Looking at 2023, will you try to run some track races? Will you try to run Worlds? Or is it completely focused on the roads now?
I wouldn’t rule the track out of question by any means. Obviously, it depends on how the road season goes. I am planning at the minute a spring marathon. But it depends how the buildup goes. If I’m ready to do a marathon in the spring, I’ll take a shot at one, with the outlook being the Olympic standard and Paris 2024. But if that doesn’t go well, I’ll have a lot of running under me hopefully and I’ll be fit enough where I can hopefully put some track stuff on top of that. I could look to maybe do the 10k, I could even do the 5k still. I wouldn’t rule out the track 100% but the main emphasis is going to be on the roads.
Did you ever think about running World XC? Did that appeal to you?
It never did, honestly. It’s just a lot of travel. That was the main reason that put me off. And with my focus being on the roads, it interferes with the buildup to my spring marathon. You have to fly to Sydney and there’s a long trip after that, three hours to the venue. It seems like a lot of travel and just something I didn’t want to get involved with.
Why move to the roads at this point in your career?

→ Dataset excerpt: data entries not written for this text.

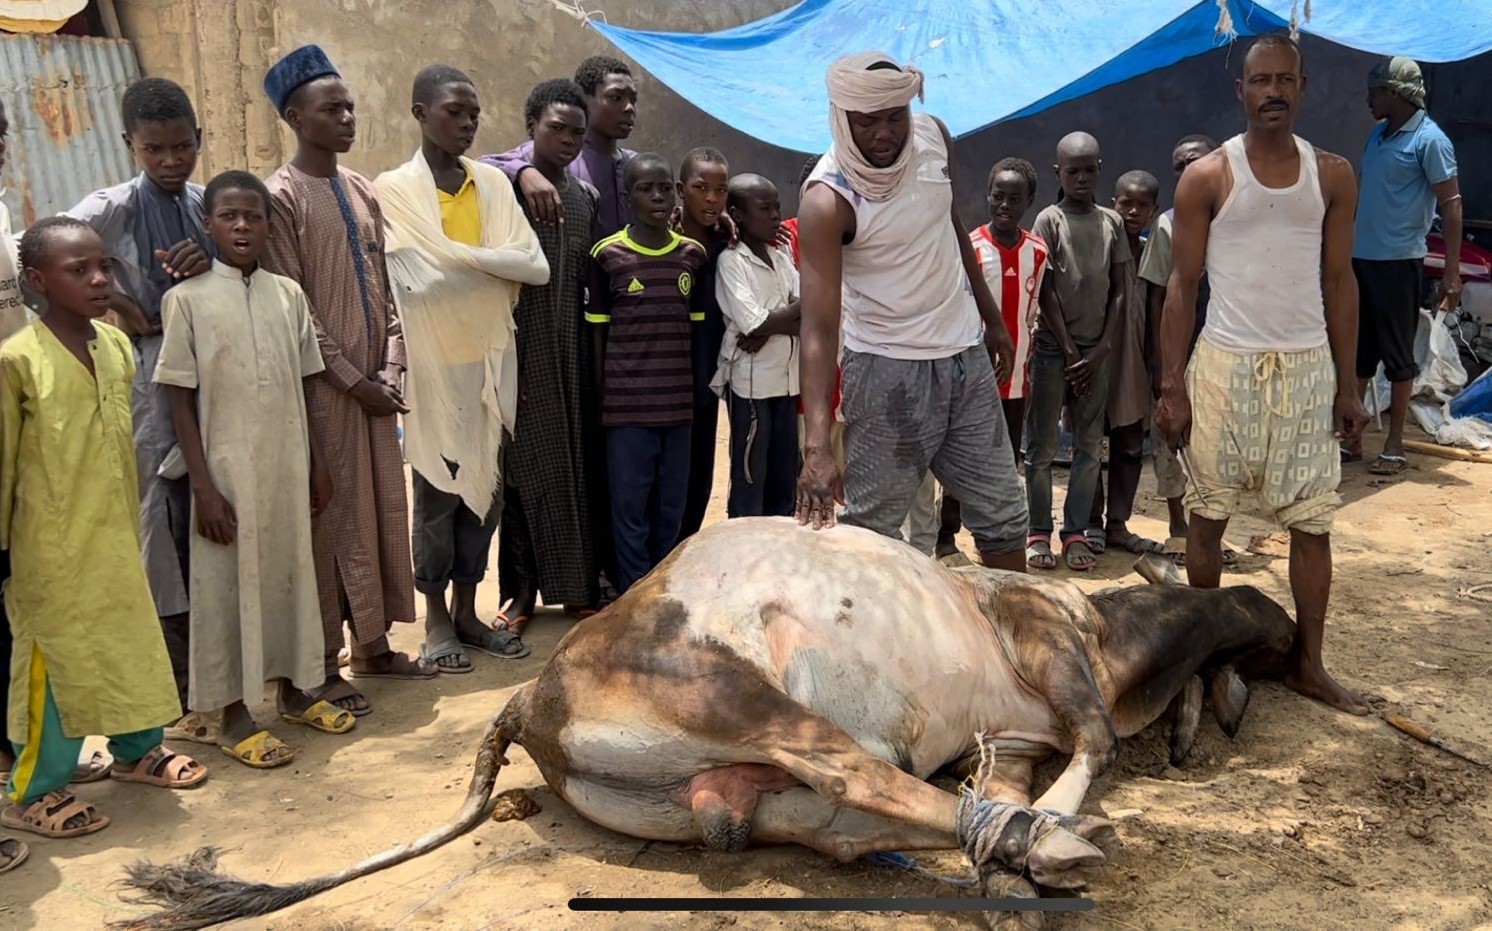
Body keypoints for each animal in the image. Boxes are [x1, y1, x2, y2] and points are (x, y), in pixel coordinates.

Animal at [122, 519, 1301, 925]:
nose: (1285, 628)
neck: (1103, 622)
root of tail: (528, 698)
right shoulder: (1040, 638)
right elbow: (1092, 739)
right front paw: (1059, 813)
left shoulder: (1010, 737)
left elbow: (1028, 761)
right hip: (742, 697)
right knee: (866, 778)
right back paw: (1040, 849)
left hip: (753, 795)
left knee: (840, 823)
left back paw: (1002, 861)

I’ve seen a trend with a lot more younger athletes going onto the roads. I just turned 29. Not saying that’s old, but I feel like I’ve accomplished things on the track which I maybe didn’t think I’d be able to. Sub-13 being one and even and a World medal. I feel like I’ve always been good on the roads from a junior. That’s where my career started off and my first coach always said he thought my potential does one day lie on the roads. I’ve always kept that in the back of my mind.
I’ve run a couple of good half marathons, 10K’s on the roads. I just really enjoy the road running scene. It’s not as intense, it’s very enjoyable. You get some hills, there’s different conditions, different scenery. It’s not just round and round. The training is a lot different and I was excited and motivated for a change, really.